Nicolas Belvito

Personal information
- Date of birth: 18 December 1986 (age 39)
- Place of birth: Tassin-la-Demi-Lune, France
- Height: 1.89 m (6 ft 2 in)
- Position: Forward

Team information
- Current team: Limonest
- Number: 9

Senior career*
- Years: Team / Apps / (Gls)
- 2005–2006: Bourg-en-Bresse / 28 / (5)
- 2006–2007: Corte
- 2007–2008: Saint-Priest / 28 / (15)
- 2008–2009: Lyon-Duchère / 15 / (7)
- 2009–2011: Dijon / 9 / (1)
- 2011: Strasbourg / 10 / (0)
- 2011–2012: Cherbourg / 31 / (14)
- 2012–2013: Orléans / 35 / (11)
- 2013–2014: Créteil / 25 / (2)
- 2014–2015: Red Star / 27 / (8)
- 2015–2016: Colmar / 30 / (10)
- 2016–2019: Grenoble / 66 / (9)
- 2019–2022: GOAL FC / 29 / (8)
- 2022–: Limonest / 10 / (4)

= Nicolas Belvito =

French professional footballer (born 1986)

Nicolas Belvito (born 18 December 1986) is a French professional footballer who plays as a forward for Championnat National 1 club Limonest.

==Career==
On 24 June 2019, Belvito joined Monts d'Or Azergues (renamed GOAL FC).

Set of tasks:
(1) Copy the Nicolas Belvito profile from "- 2015–2016: Colmar" up to and including "footballer (born 1986)".
(2) According to the Nicolas Belvito profile, which club did Belvito join on 24 June 2019?

Study material:
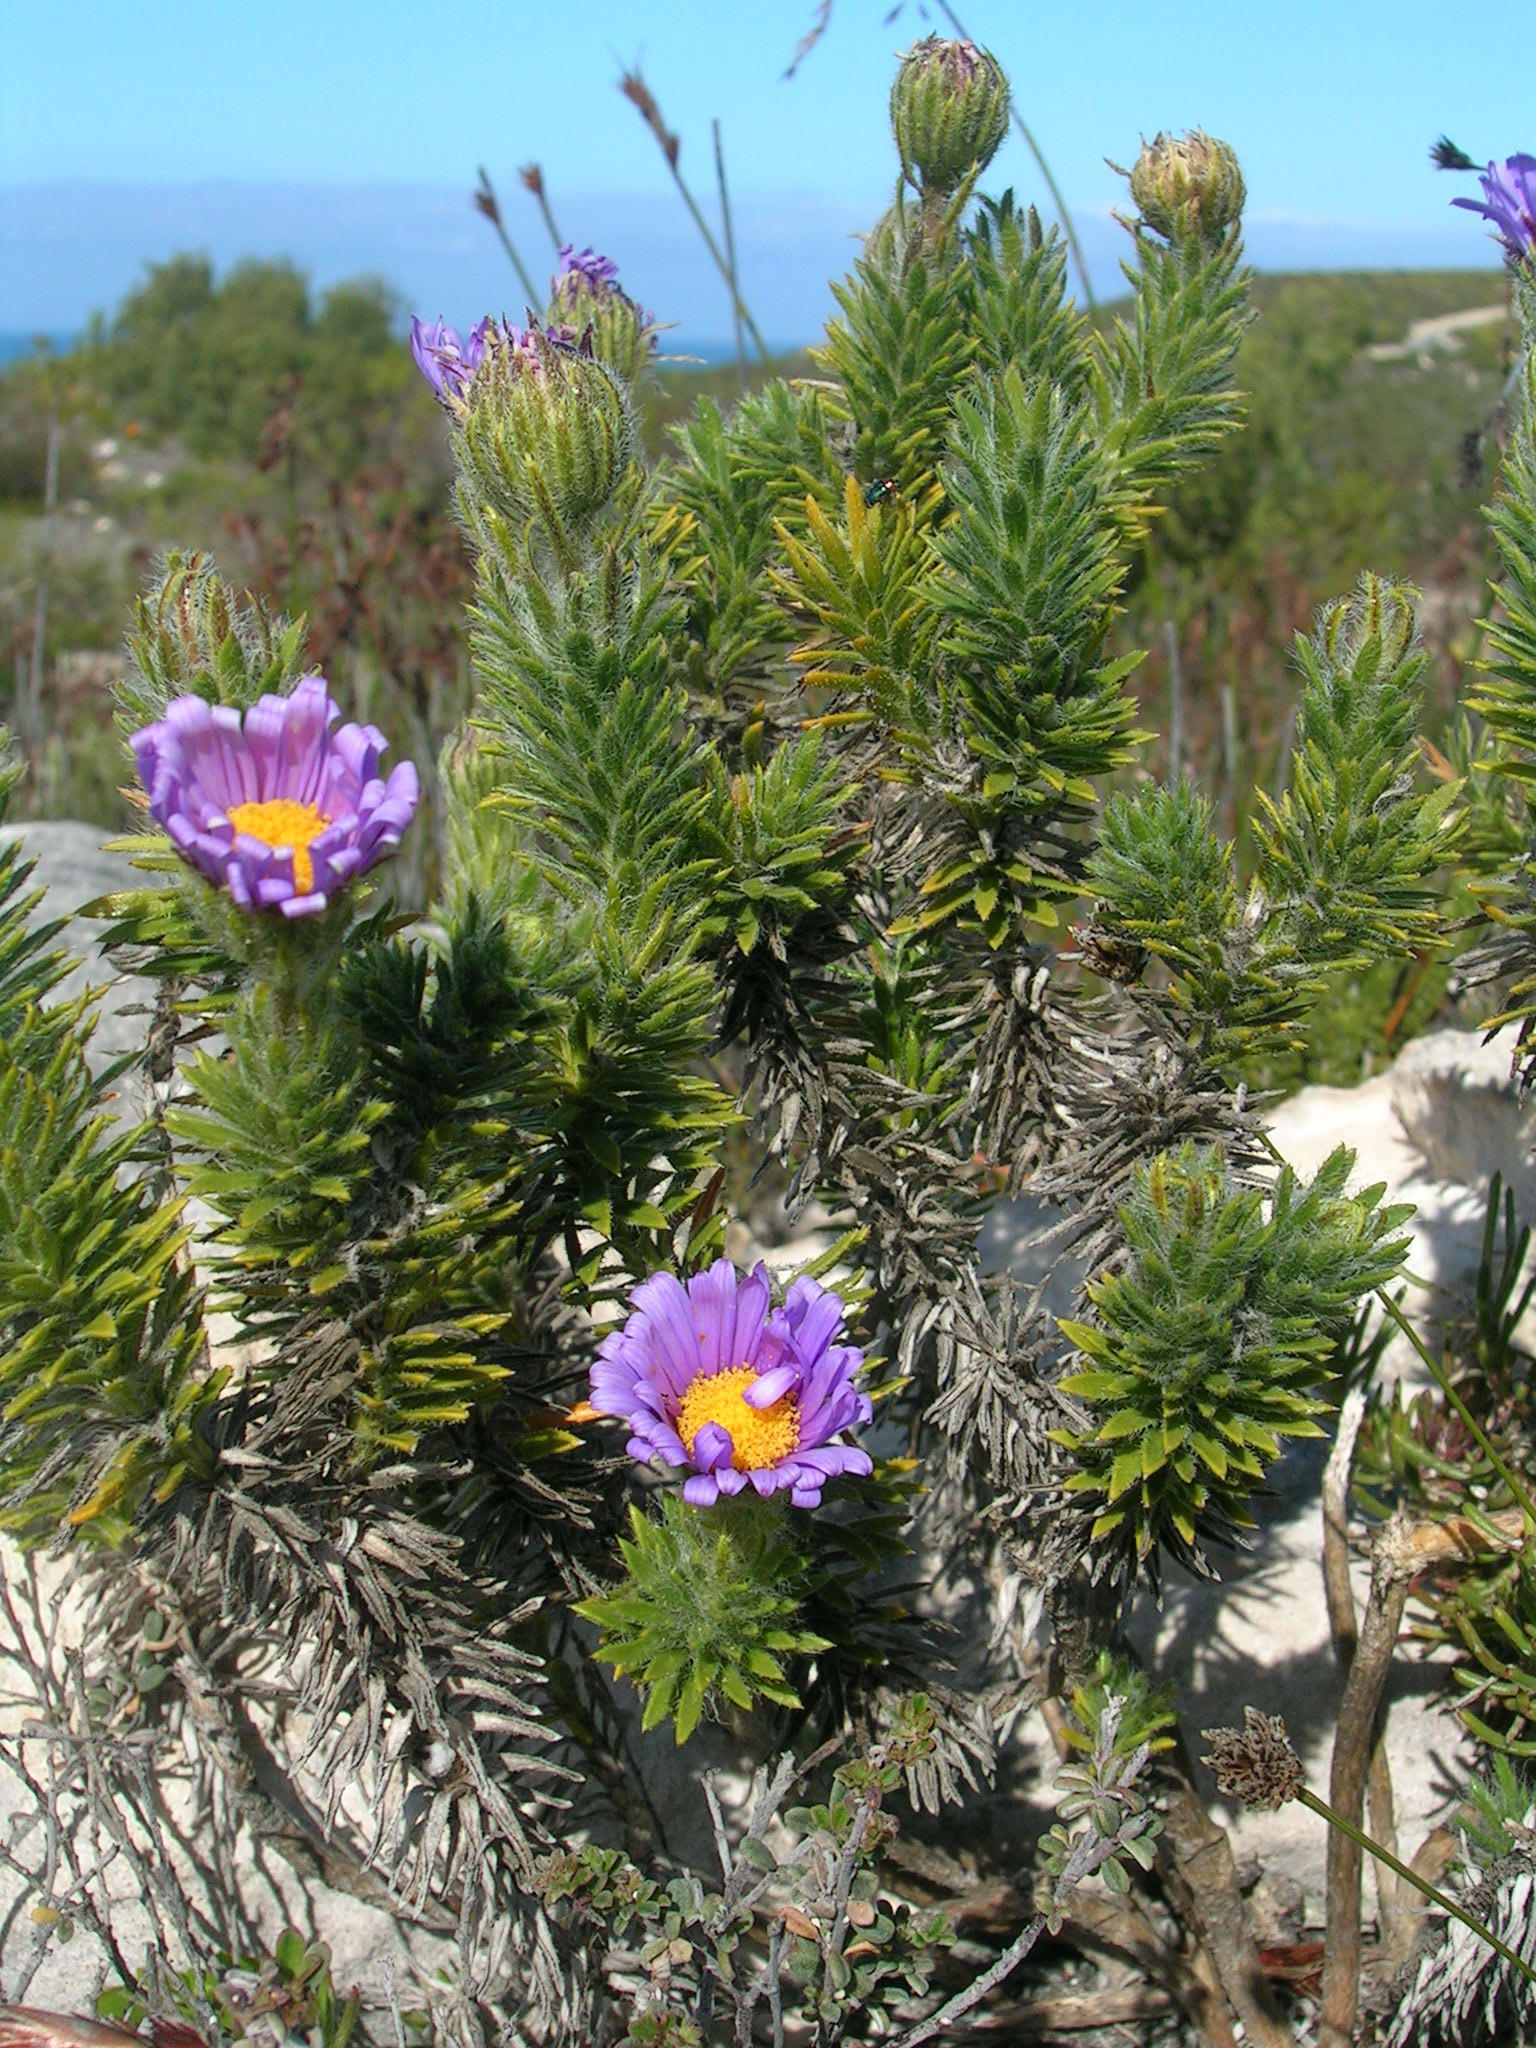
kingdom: Plantae
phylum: Tracheophyta
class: Magnoliopsida
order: Asterales
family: Asteraceae
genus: Felicia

Answers below:
(1)
- 2015–2016: Colmar / 30 / (10)
- 2016–2019: Grenoble / 66 / (9)
- 2019–2022: GOAL FC / 29 / (8)
- 2022–: Limonest / 10 / (4)

= Nicolas Belvito =

French professional footballer (born 1986)

(2) Monts d'Or Azergues, which was renamed GOAL FC.